**DATA TO USE**
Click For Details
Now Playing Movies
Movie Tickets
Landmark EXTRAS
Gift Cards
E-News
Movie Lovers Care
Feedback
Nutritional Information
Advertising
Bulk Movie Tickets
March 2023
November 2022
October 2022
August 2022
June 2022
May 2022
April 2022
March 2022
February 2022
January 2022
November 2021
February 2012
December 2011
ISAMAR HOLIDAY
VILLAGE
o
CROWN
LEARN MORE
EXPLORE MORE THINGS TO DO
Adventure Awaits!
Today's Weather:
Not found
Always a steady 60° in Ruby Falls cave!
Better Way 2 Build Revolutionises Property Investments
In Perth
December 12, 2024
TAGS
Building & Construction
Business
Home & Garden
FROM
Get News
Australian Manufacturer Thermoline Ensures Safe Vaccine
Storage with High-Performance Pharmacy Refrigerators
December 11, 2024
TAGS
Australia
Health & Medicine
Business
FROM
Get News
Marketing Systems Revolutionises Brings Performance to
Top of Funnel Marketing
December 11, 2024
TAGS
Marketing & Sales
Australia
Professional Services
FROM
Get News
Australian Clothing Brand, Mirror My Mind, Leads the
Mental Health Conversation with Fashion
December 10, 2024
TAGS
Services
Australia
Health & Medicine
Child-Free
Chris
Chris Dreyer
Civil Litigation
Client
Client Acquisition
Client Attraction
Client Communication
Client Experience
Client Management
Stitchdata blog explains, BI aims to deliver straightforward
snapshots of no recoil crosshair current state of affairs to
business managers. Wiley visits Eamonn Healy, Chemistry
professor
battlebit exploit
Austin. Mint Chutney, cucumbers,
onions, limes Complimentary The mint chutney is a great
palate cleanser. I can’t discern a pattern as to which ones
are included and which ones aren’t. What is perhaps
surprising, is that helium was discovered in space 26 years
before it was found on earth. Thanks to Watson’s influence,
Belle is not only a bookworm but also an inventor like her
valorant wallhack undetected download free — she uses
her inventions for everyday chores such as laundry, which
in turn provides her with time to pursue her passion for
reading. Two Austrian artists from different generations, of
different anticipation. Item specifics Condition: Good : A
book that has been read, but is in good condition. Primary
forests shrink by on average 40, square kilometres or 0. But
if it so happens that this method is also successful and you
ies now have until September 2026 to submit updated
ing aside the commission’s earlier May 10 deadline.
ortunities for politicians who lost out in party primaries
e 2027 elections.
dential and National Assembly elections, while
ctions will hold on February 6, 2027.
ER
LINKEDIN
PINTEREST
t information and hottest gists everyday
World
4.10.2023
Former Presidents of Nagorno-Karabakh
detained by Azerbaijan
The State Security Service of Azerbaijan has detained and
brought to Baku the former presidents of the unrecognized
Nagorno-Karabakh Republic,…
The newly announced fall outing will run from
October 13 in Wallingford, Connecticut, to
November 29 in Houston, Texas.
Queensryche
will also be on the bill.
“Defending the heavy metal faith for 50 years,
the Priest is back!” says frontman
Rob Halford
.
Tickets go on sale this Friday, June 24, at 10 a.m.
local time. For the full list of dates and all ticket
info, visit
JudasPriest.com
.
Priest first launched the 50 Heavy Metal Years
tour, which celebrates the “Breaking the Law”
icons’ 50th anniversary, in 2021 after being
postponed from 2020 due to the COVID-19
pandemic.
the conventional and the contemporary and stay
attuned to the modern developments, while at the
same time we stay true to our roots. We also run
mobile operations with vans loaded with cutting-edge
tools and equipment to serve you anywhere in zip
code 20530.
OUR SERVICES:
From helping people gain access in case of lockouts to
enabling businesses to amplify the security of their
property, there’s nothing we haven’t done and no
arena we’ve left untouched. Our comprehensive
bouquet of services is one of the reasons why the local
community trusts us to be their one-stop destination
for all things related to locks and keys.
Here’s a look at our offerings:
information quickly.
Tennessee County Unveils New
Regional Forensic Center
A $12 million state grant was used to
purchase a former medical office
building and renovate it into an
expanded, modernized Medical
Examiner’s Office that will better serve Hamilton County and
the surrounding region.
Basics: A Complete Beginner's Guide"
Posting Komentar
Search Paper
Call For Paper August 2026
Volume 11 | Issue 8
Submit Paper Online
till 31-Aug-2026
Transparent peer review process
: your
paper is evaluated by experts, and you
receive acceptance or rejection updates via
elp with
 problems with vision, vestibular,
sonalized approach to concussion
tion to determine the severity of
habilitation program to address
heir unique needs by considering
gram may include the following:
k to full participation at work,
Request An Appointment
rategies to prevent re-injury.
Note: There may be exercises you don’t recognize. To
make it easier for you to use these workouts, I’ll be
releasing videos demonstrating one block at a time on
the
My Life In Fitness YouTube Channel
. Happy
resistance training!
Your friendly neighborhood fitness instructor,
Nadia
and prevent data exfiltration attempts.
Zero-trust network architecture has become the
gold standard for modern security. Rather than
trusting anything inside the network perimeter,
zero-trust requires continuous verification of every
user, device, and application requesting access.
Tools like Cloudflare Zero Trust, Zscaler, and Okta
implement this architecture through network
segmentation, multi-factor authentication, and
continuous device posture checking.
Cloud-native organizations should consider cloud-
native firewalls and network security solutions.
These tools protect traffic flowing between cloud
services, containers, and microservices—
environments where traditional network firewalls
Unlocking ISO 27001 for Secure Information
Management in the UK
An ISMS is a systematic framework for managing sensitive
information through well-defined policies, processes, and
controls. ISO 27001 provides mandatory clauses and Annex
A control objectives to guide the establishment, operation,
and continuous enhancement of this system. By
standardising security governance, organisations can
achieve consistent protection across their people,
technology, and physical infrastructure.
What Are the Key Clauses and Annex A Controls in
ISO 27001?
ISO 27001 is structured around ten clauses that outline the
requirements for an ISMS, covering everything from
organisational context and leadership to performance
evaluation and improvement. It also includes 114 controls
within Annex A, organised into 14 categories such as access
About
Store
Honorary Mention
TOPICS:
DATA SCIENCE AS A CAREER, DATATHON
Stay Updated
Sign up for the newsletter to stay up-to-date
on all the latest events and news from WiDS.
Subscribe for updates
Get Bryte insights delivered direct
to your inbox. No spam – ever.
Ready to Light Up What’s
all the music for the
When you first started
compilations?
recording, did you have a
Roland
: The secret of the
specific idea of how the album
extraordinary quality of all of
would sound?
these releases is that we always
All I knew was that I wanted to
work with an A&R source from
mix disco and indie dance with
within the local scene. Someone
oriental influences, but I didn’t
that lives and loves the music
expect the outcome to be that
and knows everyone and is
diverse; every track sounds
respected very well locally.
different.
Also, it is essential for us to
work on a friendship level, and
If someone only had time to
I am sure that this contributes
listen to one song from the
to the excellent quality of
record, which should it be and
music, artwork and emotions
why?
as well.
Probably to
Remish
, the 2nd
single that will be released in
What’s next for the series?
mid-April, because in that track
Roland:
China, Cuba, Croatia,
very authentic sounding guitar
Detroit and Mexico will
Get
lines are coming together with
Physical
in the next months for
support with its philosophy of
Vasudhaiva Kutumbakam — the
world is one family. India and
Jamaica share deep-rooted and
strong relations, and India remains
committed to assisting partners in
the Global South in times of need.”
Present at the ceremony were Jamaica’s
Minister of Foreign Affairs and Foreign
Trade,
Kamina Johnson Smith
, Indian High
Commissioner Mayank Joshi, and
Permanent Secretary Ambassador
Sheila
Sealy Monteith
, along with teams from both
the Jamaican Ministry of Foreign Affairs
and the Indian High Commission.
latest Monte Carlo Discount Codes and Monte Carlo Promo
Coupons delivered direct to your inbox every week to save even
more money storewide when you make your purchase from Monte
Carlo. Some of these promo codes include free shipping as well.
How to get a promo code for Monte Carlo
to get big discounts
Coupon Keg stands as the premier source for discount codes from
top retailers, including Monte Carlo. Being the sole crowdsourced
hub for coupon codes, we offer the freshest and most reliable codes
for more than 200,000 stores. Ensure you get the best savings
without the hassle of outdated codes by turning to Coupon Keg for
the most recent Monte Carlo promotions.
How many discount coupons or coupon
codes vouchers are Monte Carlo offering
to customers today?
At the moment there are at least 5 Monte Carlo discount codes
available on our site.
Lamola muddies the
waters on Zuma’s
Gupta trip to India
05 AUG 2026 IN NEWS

**WHAT THIS TASK INVOLVES**
Starting at the beginning of the records and ending at the line that contains "Building & Construction", rewrite those lines with "Tickets" replaced by "Passes" and everything else unchanged.

**TASK RESPONSE**
Click For Details
Now Playing Movies
Movie Passes
Landmark EXTRAS
Gift Cards
E-News
Movie Lovers Care
Feedback
Nutritional Information
Advertising
Bulk Movie Passes
March 2023
November 2022
October 2022
August 2022
June 2022
May 2022
April 2022
March 2022
February 2022
January 2022
November 2021
February 2012
December 2011
ISAMAR HOLIDAY
VILLAGE
o
CROWN
LEARN MORE
EXPLORE MORE THINGS TO DO
Adventure Awaits!
Today's Weather:
Not found
Always a steady 60° in Ruby Falls cave!
Better Way 2 Build Revolutionises Property Investments
In Perth
December 12, 2024
TAGS
Building & Construction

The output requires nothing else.